Playing on TVs of the future: Smell-O-Vision?
Baku, June 25 (AZERTAC), Nowadays, when a friend says her TV stinks, you assume she`s talking about picture or sound quality. Some years down the road--assuming certain cross-Pacific R&D pans out--she might mean that literally.
Researchers at the University of California at San Diego are collaborating with Samsung to develop a compact odor-generating component for TVs and cell phones. The as-yet-unnamed device would give television programs and Web sites a palette of 10,000 odors.
Sure, people have been trying to add smell to visual media for a long time (Smell-O-Vision anyone?). The UC San Diego-Samsung collaboration, however, is pushing the technology closer to reality. Miniaturization and digitization are cracking the big challenges of odor-on-demand systems: control and variety.
Odor pixels are the key: a 100x100 matrix of tiny wires will make it easy to heat any one of 10,000 tiny liquid-filled containers.
It`d be cool to catch a whiff of ocean during a beach scene, or take in the heady odor of woodsmoke as a campfire flickers onscreen. But I`m thinking the smells have got to be totally natural. Otherwise, the intense pine forest experience I`m expecting might turn out to be a subliminal cue to break out household cleaning products. Maybe Samsung could offer an eco-organic version.
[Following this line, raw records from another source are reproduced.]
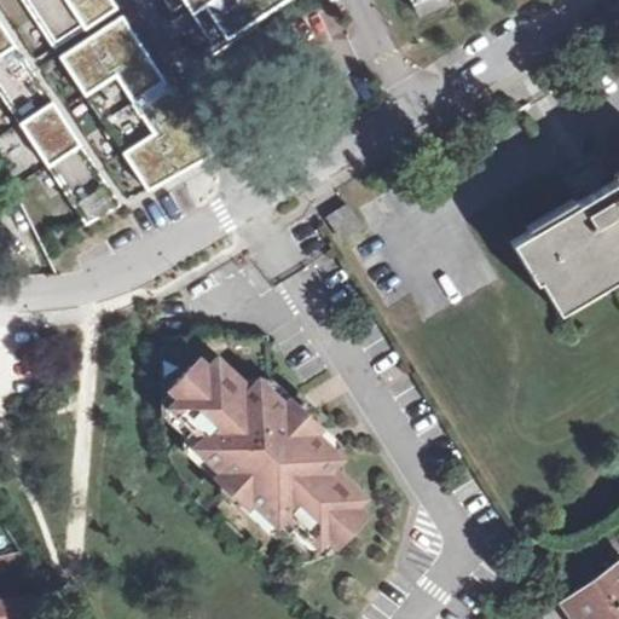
[(23,0),(45,34),(55,47),(115,5),(111,0),(23,0)]
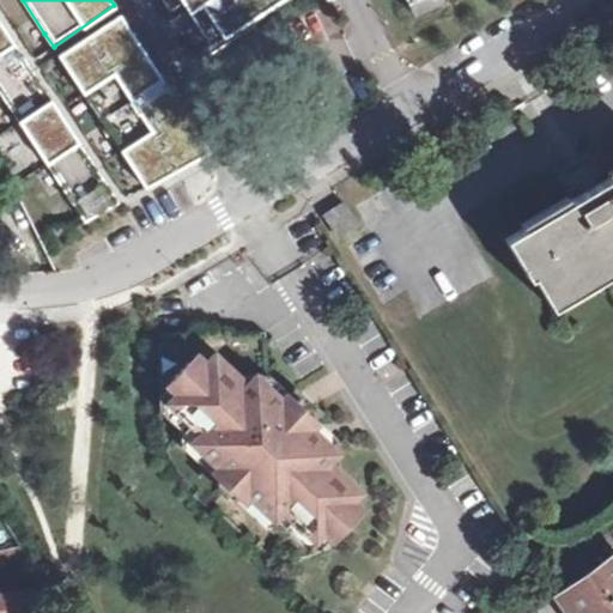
[(181,0),(190,13),(210,43),(277,0),(181,0)]
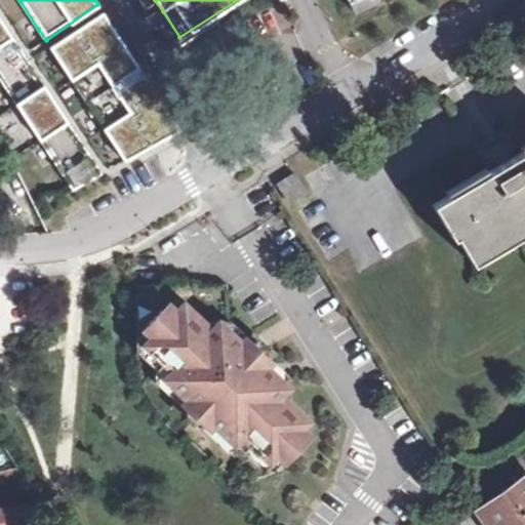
[(103,12),(49,45),(56,56),(85,99),(118,150),(125,160),(178,128),(140,71),(103,12)]
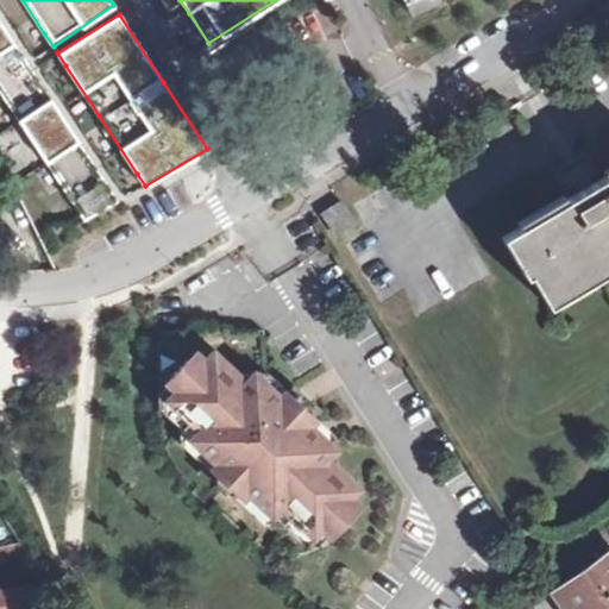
[(0,90),(85,219),(117,199),(73,132),(58,110),(37,79),(0,22),(0,90)]
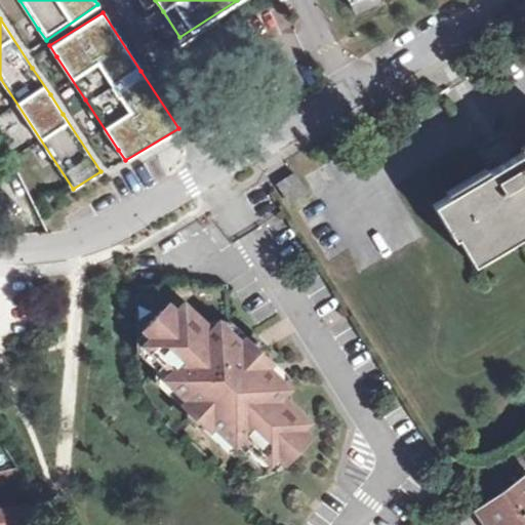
[(474,261),(524,231),(524,149),(512,157),(509,152),(517,147),(509,133),(479,151),(485,163),(494,157),(501,169),(436,207),(458,245),(462,243),(474,261)]
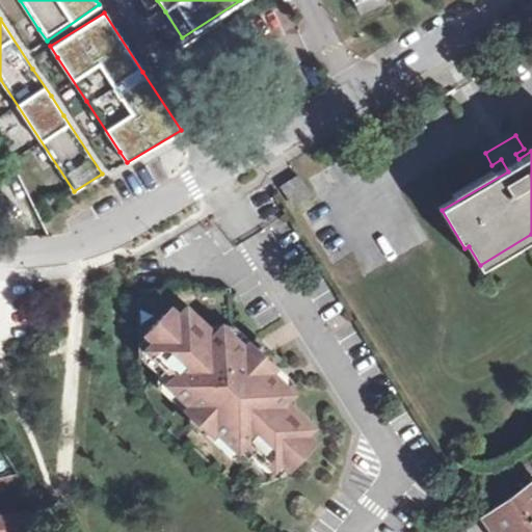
[(308,194),(296,178),(281,186),(291,205),(308,194)]
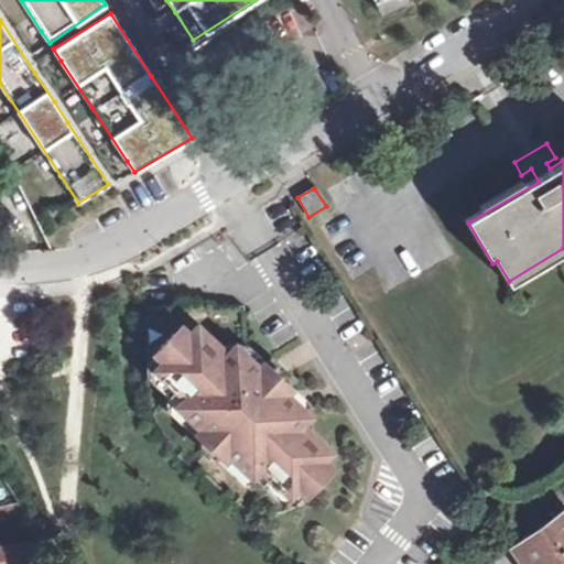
[(563,248),(509,281),(514,291),(563,261),(563,248)]
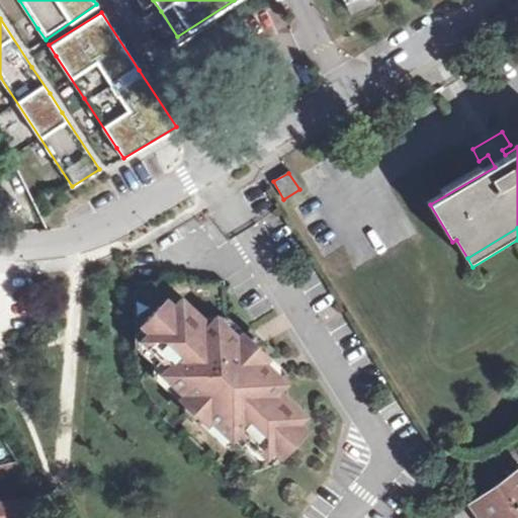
[(282,381),(259,360),(249,360),(244,356),(239,351),(239,341),(227,329),(225,280),(135,282),(137,355),(139,355),(138,367),(140,379),(143,386),(148,395),(155,402),(158,404),(157,405),(167,415),(164,418),(187,439),(189,436),(210,456),(211,454),(218,460),(222,463),(232,467),(242,470),(254,470),(265,468),(275,464),(280,460),(286,456),(282,452),(303,430),(295,423),(303,415),(275,390),(282,381)]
And there has to be an option to block certain odors. When the intrepid investigators on CSI: Peoria wrinkle their noses upon finding a decaying corpse,
UC San Diego and Samsung aren`t the only ones trying to bring back Smell-O-Vision. NTT Communications has installed an odor-generating kiosk in a Tokyo mall to add smells to restaurant advertising, ScentSciences sells a 20-smell USB device for PCs and game consoles, and other Japanese researchers are trying to make it happen by adapting inkjet technology.